Quanto aos espíritos, para eles não há barreiras religiosas: onde está o códice que informa a aparência correta de um ”espírito espírita” ? Kardec fala que é o conteúdo da comunicação que importa, e não a aparência do espírito, que pode ser forjada com facilidade.
As preocupações do companheiro de trabalho, no entanto, não eram infundadas. Com efeito, tudo que se relaciona à cultura religiosa do negro costuma ser assunto controverso, especialmente no meio espírita. Não obstante tanta relutância tenha fortes raízes históricas, é hora de começar a arrancá-las.
Aculturação
O espiritismo de Allan Kardec floresceu no final do séc. XIX, entre as camadas mais abastadas da população brasileira, em meio às elites intelectuais e econômicas. O que era de esperar, tendo em vista que e uma doutrina filosófica de implicações morais e científicas, escrita em idioma estrangeiro, oriunda da França, país que à época detinha a hegemonia cultural e ditava as regras do que era chie.
O processo de aculturação do espiritismo, ao aportar num país de características tão diversas quanto o Brasil, também era previsível, senão necessário. Além da tradução para o português, era crucial assimilar os aspectos que compunham a história e a cultura brasileiras, caso houvesse a intenção de disseminar a nova doutrina. E havia, pelo menos da parte dos espíritos que coordenam os destinos da nação.
Espírito também tem cor (!)
Uma das questões que em breve viriam à tona diz respeito à feição ou à roupagem fluídica dos espíritos presentes nas reuniões mediúnicas. Para onde iriam os espíritos de negros e indígenas que desencarnavam na psicosfera brasileira? Além dos médicos, filósofos, advogados e demais intelectuais, também morriam os pobres do povo e os pretos, recém-alforriados pela Lei Áurea de 1888.
Que critérios estabelecer?
Nas páginas de Kardec, nada sobre pretos-velhos ou caboclos, pois que não havia nem emigração das colônias africanas para a França. No máximo, o depoimento de um soldado, morto nos campos de batalha das guerras nacionalistas do continente europeu.

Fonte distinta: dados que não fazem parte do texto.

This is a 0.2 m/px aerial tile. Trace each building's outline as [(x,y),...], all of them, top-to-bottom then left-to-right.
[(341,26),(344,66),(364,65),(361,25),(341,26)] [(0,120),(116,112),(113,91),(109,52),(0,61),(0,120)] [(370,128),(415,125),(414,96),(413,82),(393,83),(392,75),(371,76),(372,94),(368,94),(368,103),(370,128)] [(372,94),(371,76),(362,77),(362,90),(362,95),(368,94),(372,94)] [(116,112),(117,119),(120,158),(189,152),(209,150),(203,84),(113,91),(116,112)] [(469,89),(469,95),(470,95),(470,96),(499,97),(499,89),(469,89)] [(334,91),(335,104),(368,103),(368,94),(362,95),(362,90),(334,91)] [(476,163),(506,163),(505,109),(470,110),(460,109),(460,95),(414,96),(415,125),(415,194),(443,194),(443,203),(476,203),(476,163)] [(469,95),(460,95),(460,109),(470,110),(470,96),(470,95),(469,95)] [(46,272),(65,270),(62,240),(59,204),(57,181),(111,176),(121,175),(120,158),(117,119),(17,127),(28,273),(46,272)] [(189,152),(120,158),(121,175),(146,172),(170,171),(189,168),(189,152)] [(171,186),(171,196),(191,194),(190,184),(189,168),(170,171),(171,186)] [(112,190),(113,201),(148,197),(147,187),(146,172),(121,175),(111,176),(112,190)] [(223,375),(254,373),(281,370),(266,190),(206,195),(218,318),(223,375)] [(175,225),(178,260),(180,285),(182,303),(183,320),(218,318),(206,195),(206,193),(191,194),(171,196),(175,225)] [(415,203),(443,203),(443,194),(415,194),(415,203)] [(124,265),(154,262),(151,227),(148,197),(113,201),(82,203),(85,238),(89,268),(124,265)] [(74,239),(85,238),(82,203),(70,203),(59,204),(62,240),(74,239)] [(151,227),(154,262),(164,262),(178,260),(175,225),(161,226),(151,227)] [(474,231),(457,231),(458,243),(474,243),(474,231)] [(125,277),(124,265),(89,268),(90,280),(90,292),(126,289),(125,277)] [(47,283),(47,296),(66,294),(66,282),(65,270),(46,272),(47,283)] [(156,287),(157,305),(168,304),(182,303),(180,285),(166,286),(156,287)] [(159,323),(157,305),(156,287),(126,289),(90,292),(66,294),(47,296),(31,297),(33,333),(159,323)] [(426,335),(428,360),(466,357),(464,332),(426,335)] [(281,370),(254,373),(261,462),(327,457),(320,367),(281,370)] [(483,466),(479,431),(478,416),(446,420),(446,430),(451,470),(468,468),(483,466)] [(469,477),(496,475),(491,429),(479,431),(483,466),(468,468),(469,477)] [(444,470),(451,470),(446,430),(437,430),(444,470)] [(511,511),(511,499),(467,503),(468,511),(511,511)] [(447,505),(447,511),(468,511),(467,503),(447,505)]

Como proceder, então, com essa gente desencarnada?
Assim como a prática de capoeira outrora foi considerada crime, prevista no Código Penal, falar em preto, ainda mais velho, e assunto proibido em muitos locais. Ouvem-se espíritas a debater teorias: "Se der ’estrimilique’, se errar na conjugação verbal e fizer menção a arruda e guiné", que são as ervas da medicina de que dispunha a população, "é espírito atrasado".

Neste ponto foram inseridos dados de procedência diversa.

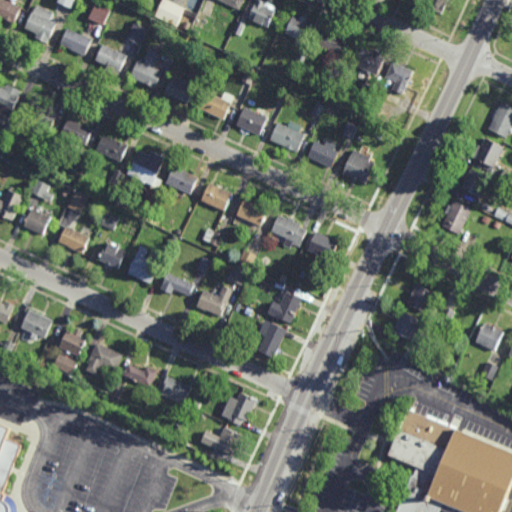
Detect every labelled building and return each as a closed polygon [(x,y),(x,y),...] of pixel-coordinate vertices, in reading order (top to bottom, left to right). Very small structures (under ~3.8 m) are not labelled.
[(0,0),(10,0),(13,1),(13,0),(15,0),(17,1),(16,2),(23,5),(16,22),(13,21),(12,24),(2,20),(4,17),(0,15),(0,0)] [(76,0),(73,8),(59,2),(59,0),(76,0)] [(104,24),(89,17),(97,0),(112,7),(104,24)] [(185,0),(183,4),(186,6),(186,7),(199,13),(200,10),(217,18),(211,31),(194,23),(197,17),(184,11),(178,24),(156,14),(162,0),(185,0)] [(244,0),(241,8),(223,0),(244,0)] [(276,8),(273,15),(274,15),(269,26),(250,17),(253,10),(251,9),(252,5),(255,7),(258,0),(266,0),(268,1),(266,4),(276,8)] [(451,0),(448,6),(445,5),(442,13),(426,6),(428,0),(451,0)] [(53,20),(54,18),(56,19),(56,21),(58,22),(48,43),(36,37),(38,33),(26,27),(37,3),(54,11),(51,19),(53,20)] [(302,17),(303,14),(307,16),(306,19),(313,22),(307,35),(309,36),(308,40),(306,39),(305,41),(299,38),(298,39),(295,38),(296,36),(287,32),(295,14),(302,17)] [(241,35),(234,32),(239,19),(246,22),(241,35)] [(189,29),(184,26),(186,20),(192,22),(189,29)] [(140,44),(127,38),(134,22),(147,28),(140,44)] [(161,33),(156,31),(159,23),(164,25),(161,33)] [(83,34),(85,30),(91,34),(93,38),(85,54),(83,53),(82,56),(79,54),(80,52),(75,49),(74,50),(72,49),(61,43),(69,27),(83,34)] [(331,31),(332,29),(338,32),(337,34),(351,40),(344,56),(317,44),(325,28),(331,31)] [(118,50),(119,49),(122,50),(121,51),(128,54),(121,71),(119,70),(118,72),(114,70),(115,68),(97,60),(104,43),(118,50)] [(174,64),(164,59),(170,45),(180,50),(174,64)] [(374,52),(376,48),(383,52),(382,55),(386,57),(378,74),(372,71),(371,74),(368,72),(369,70),(351,62),(360,45),(374,52)] [(156,63),(160,64),(158,68),(163,70),(156,86),(155,86),(154,88),(150,86),(151,84),(131,75),(139,59),(140,59),(143,60),(143,61),(145,62),(152,48),(161,52),(156,63)] [(303,65),(296,62),(301,48),(309,51),(303,65)] [(403,65),(405,63),(415,68),(406,87),(408,88),(405,95),(393,89),(396,82),(385,77),(394,60),(403,65)] [(210,71),(204,69),(207,62),(213,64),(210,71)] [(251,84),(243,81),(250,66),(257,69),(251,84)] [(191,96),(192,97),(191,101),(189,100),(188,102),(169,94),(168,96),(164,94),(173,74),(196,84),(191,96)] [(371,103),(357,97),(364,82),(378,88),(371,103)] [(22,89),(20,95),(21,95),(14,110),(16,111),(14,115),(13,114),(10,121),(0,116),(0,84),(5,87),(7,83),(22,89)] [(285,100),(277,97),(282,84),(291,88),(285,100)] [(223,97),(225,91),(236,96),(232,106),(233,106),(231,110),(230,109),(225,118),(202,108),(209,91),(223,97)] [(52,128),(43,124),(39,134),(23,126),(34,101),(59,112),(52,128)] [(320,117),(312,113),(317,101),(325,105),(320,117)] [(511,126),(507,137),(489,128),(502,101),(511,106),(511,126)] [(264,129),(261,134),(250,129),(248,133),(241,130),(243,126),(237,124),(245,106),(269,117),(265,126),(266,126),(264,129)] [(377,118),(368,115),(370,108),(379,112),(377,118)] [(89,126),(89,125),(92,127),(94,128),(87,145),(73,138),(73,140),(70,138),(70,137),(62,133),(70,117),(89,126)] [(375,128),(373,127),(372,129),(364,126),(367,119),(375,122),(374,125),(376,126),(375,128)] [(5,153),(0,150),(0,128),(3,129),(7,120),(17,125),(5,153)] [(305,126),(302,132),(306,134),(299,151),(293,149),(291,151),(287,149),(288,146),(272,139),(279,121),(289,126),(291,120),(305,126)] [(353,138),(342,134),(348,121),(358,126),(353,138)] [(124,142),(125,142),(127,143),(127,144),(130,145),(123,161),(94,148),(96,143),(99,144),(104,133),(124,142)] [(46,156),(31,150),(37,135),(52,142),(46,156)] [(505,147),(494,167),(474,156),(479,145),(481,146),(485,137),(505,147)] [(335,149),(341,152),(333,167),(331,166),(330,169),(326,167),(327,165),(309,156),(316,141),(325,145),(328,138),(338,143),(335,149)] [(370,151),(373,153),(370,161),(377,163),(368,184),(357,179),(356,182),(354,182),(353,185),(350,183),(351,180),(350,180),(352,176),(343,173),(354,149),(359,151),(362,146),(371,150),(370,151)] [(150,154),(151,150),(165,156),(163,160),(164,160),(157,176),(163,179),(160,187),(146,181),(146,183),(142,181),(143,179),(128,173),(139,149),(150,154)] [(82,169),(73,165),(79,151),(89,155),(82,169)] [(192,193),(167,181),(175,165),(199,177),(192,193)] [(479,197),(461,188),(471,168),(490,177),(479,197)] [(118,186),(109,183),(116,169),(124,172),(118,186)] [(511,183),(500,178),(504,169),(511,172),(511,183)] [(44,198),(32,192),(38,179),(50,185),(44,198)] [(232,200),(231,199),(226,210),(223,209),(222,211),(219,210),(220,208),(203,200),(211,182),(234,193),(233,194),(235,195),(232,200)] [(0,197),(5,200),(10,188),(25,195),(14,220),(0,213),(0,189),(3,191),(0,197)] [(65,197),(62,193),(69,188),(73,192),(65,197)] [(81,212),(68,206),(75,192),(88,197),(81,212)] [(117,206),(111,203),(114,197),(120,200),(117,206)] [(262,226),(238,215),(245,198),(270,209),(262,226)] [(472,208),(460,234),(442,226),(448,213),(446,212),(449,204),(452,205),(455,199),(472,208)] [(511,224),(495,216),(499,207),(511,213),(511,224)] [(45,234),(25,225),(33,208),(53,216),(45,234)] [(114,231),(101,225),(108,211),(121,217),(114,231)] [(288,217),(289,215),(296,218),(295,220),(303,224),(301,227),(309,230),(301,247),(293,243),(294,240),(272,230),(280,214),(288,217)] [(488,224),(482,221),(485,215),(491,218),(488,224)] [(499,229),(493,225),(495,220),(502,223),(499,229)] [(86,250),(84,249),(83,253),(71,247),(71,246),(60,241),(66,226),(91,237),(87,247),(88,247),(86,250)] [(220,246),(204,239),(209,227),(225,235),(220,246)] [(325,234),(325,233),(330,235),(329,236),(341,241),(332,260),(308,250),(317,230),(325,234)] [(175,245),(170,243),(173,235),(179,237),(175,245)] [(116,246),(127,251),(120,268),(112,265),(107,263),(100,259),(101,256),(100,256),(101,252),(103,253),(108,242),(112,244),(113,241),(118,243),(116,246)] [(195,252),(188,250),(190,244),(197,247),(195,252)] [(152,283),(129,272),(141,245),(150,249),(147,257),(160,263),(152,283)] [(253,267),(240,261),(245,249),(258,255),(253,267)] [(207,273),(198,269),(204,256),(213,260),(207,273)] [(244,285),(234,280),(240,265),(250,270),(244,285)] [(192,282),(192,281),(195,282),(194,283),(196,284),(191,296),(175,289),(173,293),(161,288),(168,272),(192,282)] [(287,281),(280,278),(282,273),(289,276),(287,281)] [(436,293),(426,313),(406,303),(410,295),(409,294),(411,290),(413,291),(417,283),(436,293)] [(227,308),(226,307),(222,316),(208,310),(207,311),(197,307),(205,289),(220,295),(224,285),(235,289),(227,308)] [(304,299),(302,304),(303,305),(302,309),(300,308),(298,312),(299,313),(299,314),(297,314),(293,323),(269,313),(275,301),(283,304),(285,297),(283,296),(284,293),(287,295),(288,292),(304,299)] [(0,300),(5,303),(7,300),(17,305),(8,324),(0,320),(0,300)] [(450,327),(438,321),(446,307),(457,312),(450,327)] [(46,338),(40,335),(37,340),(31,337),(33,332),(22,327),(30,309),(54,319),(46,338)] [(424,339),(414,333),(411,340),(393,330),(398,322),(397,322),(403,310),(432,326),(424,339)] [(276,359),(259,351),(266,335),(260,333),(267,319),(289,329),(276,359)] [(492,326),(494,323),(498,326),(497,328),(504,331),(495,351),(475,342),(485,322),(492,326)] [(82,336),(88,339),(84,346),(85,347),(84,348),(80,356),(59,346),(65,335),(64,335),(66,329),(74,332),(76,327),(84,331),(82,336)] [(104,344),(104,345),(124,354),(116,372),(101,365),(97,374),(86,370),(91,360),(90,360),(98,342),(99,341),(104,344)] [(72,374),(55,366),(61,353),(79,362),(72,374)] [(492,382),(480,376),(488,362),(500,368),(492,382)] [(146,371),(148,366),(159,370),(152,388),(135,381),(135,379),(125,374),(129,364),(146,371)] [(80,385),(75,383),(77,376),(83,379),(80,385)] [(185,405),(163,395),(165,390),(162,388),(168,376),(193,387),(185,405)] [(118,402),(109,399),(115,384),(123,388),(118,402)] [(256,409),(254,408),(248,422),(244,420),(242,425),(229,420),(230,418),(223,415),(225,410),(232,413),(242,392),(260,400),(256,409)] [(427,417),(428,415),(438,419),(437,421),(438,421),(439,419),(449,423),(448,426),(449,426),(451,423),(458,426),(457,429),(511,451),(511,485),(500,511),(460,511),(456,510),(455,511),(446,511),(441,510),(440,511),(397,511),(412,476),(414,476),(417,468),(388,456),(408,409),(427,417)] [(15,511),(19,502),(3,497),(21,444),(7,439),(11,427),(0,423),(0,511),(15,511)] [(244,434),(241,441),(245,442),(240,454),(235,452),(234,455),(228,453),(227,454),(224,453),(225,451),(218,449),(217,451),(213,449),(214,446),(202,441),(206,430),(218,435),(221,428),(225,430),(227,427),(244,434)] [(184,439),(175,435),(178,428),(187,432),(184,439)]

A lógica absurda tem justificativa. Afinal, como receber orientação daqueles mesmos que mandávamos amarrar no pelourinho e durante tanto tempo foram comercializados na praça pública, como gado? As imagens do passado espiritual estão fortemente impressas em nossas mentes.

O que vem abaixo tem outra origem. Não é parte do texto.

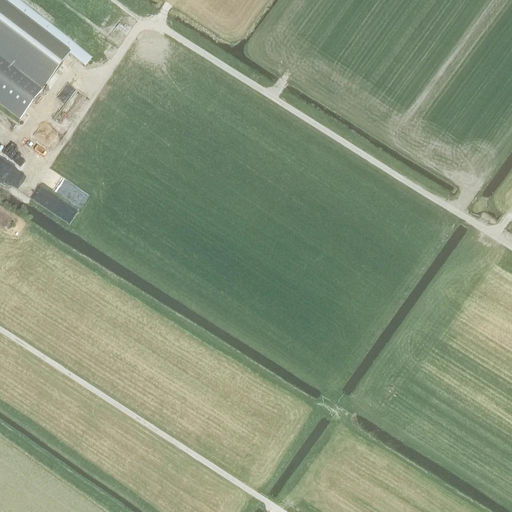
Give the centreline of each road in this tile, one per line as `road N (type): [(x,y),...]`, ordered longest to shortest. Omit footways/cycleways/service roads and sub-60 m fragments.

Espiritismo cana-de-açúcar
Às vezes chego a me sentir como se estivéssemos fazendo espiritismo num engenho do Brasil colonial. E que, resquício da época da escravidão, subsiste um certo pavor de se misturar com qualquer coisa que venha dos negros.
É o advento da senzala na realidade espiritual.
Negros não prestam para assumirmos como mentores e reconhecermos como espíritos elevados. Para divulgarmos sem barreiras: "Eles nos têm muito a ensinar com sua simplicidade e sabedoria popular", também não.
No máximo, para fazer um "descarrego" no ambiente – ops!, limpeza energética – ou para lidar com os "obsessores" rebeldes ao diálogo tradicional.
Tudo na mais perfeita discrição. O quanto for possível, sem alarde, para não darmos o braço a torcer, admitindo que, nessa hora, não são os médicos nem os padres e as irmãs de caridade que atuam. Não são eles que se dirigem às profundezas do umbral ou do astral inferior para abordar QGS das trevas.
Ah! E se aparecer um Zé Grosso ou um Palminha, espíritos hoje nacionalmente conhecidos e reverenciados no meio espírita, esqueçamos que eles foram cangaceiros do bando de Lampião, o que quer dizer: nordestinos, provavelmente analfabetos, acostumados ao lombo do jegue e ao chapéu de couro – e certamente à pele escura e queimada de sol. Mesmo que trabalhem com Joseph Gleber, Fritz Hermman ou Sheilla, fechemos os olhos para o fato de que seus nomes destoam da característica européia dos demais e continuemos a nos enganar.
Mas se negros e mulatos não prestam para aparecer e serem reconhecidos, não agüentamos viver sem eles – nem ontem, nem hoje.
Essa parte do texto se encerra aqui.